• [ЗАДАНИЕ]
Воспроизведите без изменений часть текста о жизни на оккупированных территориях, которая открывается словами «Но под немцами» и завершается словами «неявка грозила расстрелом.».

• [ФРАГМЕНТ ТЕКСТА]

▬▬▬▬▬▬

Хотя, казалось бы, все предельно ясно: немцы и мы – два непримиримых лагеря, сошедшихся в смертельной схватке. Никакого сотрудничества с врагом быть не может. Коллаборационизм равен предательству.
Но под немцами на долгие четыре года оказались огромные территории нашей страны и миллионы наших сограждан – гражданских и военнопленных. Как выживали все эти люди на оккупированных территориях? Сюжеты, которых мы предпочитаем не касаться. Не все могли уйти в партизаны и участвовать в организации антифашистского подполья в городах. У многих на руках были маленькие дети, престарелые родители, родственники-инвалиды. Как прокормить всю эту ораву? Где добыть дрова или уголь на долгую зиму? Простые житейские вопросы. Но их решение толкает к сотрудничеству с немецкой администрацией. Другой на оккупированных территориях нет. Приходилось идти на немецкую биржу труда, тем более что неявка грозила расстрелом.
Выходит, что все, кто в той или иной степени обслуживал оккупантов, предатели Родины? Именно так после освобождения оккупированных территорий отнеслась к людям восстановленная советская власть. Доблестная армия их молча сдала, но они же оказались виноваты!
Разумеется, речь идет не о полицаях, участвовавших в карательных акциях. С ними все ясно. А о тех, кто лечил в госпиталях, стирал офицерское белье, подметал полы в казармах, готовил еду и т. п. Во что верили, на что надеялись все эти заложники независящих от них обстоятельств?
«Вот стоят у постели моей кредиторы: молчаливые вера, надежда, любовь»
Во что верили, на что надеялись эти «дети страшных лет России»? Ответ на этот вопрос мы находим в девчачьих дневниках. Тем временем немцы открыли церкви, которые при большевиках в большинстве своем были превращены в склады и клубы, в церкви потянулся народ. А девушки? Они были воспитаны в атеистической вере, сулившей скорое торжество царства коммунизма на земле. Но тысячелетние традиции невозможно выкорчевать за несколько десятилетий советской власти.
Маленькую Валю тайно крестила бабушка и тайком водила в церковь. Ее отец, участник Гражданской войны, инженер, член партии, узнав об этом, устроил скандал.

▬▬▬▬▬▬

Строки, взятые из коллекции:
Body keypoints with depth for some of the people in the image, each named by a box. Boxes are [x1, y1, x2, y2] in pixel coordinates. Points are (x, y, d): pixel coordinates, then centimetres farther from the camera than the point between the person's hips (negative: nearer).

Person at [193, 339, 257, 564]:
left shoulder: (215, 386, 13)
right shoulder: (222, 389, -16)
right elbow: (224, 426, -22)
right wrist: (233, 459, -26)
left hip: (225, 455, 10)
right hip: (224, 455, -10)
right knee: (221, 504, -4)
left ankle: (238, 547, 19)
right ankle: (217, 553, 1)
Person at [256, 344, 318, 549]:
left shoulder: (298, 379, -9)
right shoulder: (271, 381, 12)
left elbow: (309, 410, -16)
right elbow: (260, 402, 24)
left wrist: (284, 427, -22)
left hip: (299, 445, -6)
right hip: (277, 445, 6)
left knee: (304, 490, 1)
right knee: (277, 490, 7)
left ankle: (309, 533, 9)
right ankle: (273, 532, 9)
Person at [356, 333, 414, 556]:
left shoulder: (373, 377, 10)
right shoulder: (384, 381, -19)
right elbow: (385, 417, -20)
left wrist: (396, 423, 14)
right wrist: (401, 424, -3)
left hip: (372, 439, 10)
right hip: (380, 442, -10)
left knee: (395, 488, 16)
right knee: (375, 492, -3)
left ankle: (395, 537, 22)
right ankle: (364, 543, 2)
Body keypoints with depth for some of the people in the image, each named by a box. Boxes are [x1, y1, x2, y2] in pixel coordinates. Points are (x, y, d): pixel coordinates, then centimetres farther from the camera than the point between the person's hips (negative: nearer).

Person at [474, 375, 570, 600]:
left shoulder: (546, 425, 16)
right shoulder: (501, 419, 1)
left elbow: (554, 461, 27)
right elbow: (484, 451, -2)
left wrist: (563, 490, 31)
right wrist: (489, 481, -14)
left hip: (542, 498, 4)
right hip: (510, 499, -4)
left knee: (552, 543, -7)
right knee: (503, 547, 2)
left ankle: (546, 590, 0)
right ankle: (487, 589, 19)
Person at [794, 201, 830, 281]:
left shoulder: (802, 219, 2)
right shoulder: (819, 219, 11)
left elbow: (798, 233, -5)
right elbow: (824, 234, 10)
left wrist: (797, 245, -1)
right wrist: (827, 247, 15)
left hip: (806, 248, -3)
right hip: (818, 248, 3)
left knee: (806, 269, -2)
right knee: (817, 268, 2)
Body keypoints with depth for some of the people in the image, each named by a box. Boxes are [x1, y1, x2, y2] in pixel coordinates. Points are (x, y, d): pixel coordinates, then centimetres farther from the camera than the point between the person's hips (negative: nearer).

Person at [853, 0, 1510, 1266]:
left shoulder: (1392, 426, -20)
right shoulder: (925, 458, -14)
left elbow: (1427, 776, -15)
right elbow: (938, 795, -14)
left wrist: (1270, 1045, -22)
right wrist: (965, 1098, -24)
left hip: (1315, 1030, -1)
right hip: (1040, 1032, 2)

▬▬▬▬▬▬

• [РЕШЕНИЕ ЗАДАНИЯ]
Но под немцами на долгие четыре года оказались огромные территории нашей страны и миллионы наших сограждан – гражданских и военнопленных. Как выживали все эти люди на оккупированных территориях? Сюжеты, которых мы предпочитаем не касаться. Не все могли уйти в партизаны и участвовать в организации антифашистского подполья в городах. У многих на руках были маленькие дети, престарелые родители, родственники-инвалиды. Как прокормить всю эту ораву? Где добыть дрова или уголь на долгую зиму? Простые житейские вопросы. Но их решение толкает к сотрудничеству с немецкой администрацией. Другой на оккупированных территориях нет. Приходилось идти на немецкую биржу труда, тем более что неявка грозила расстрелом.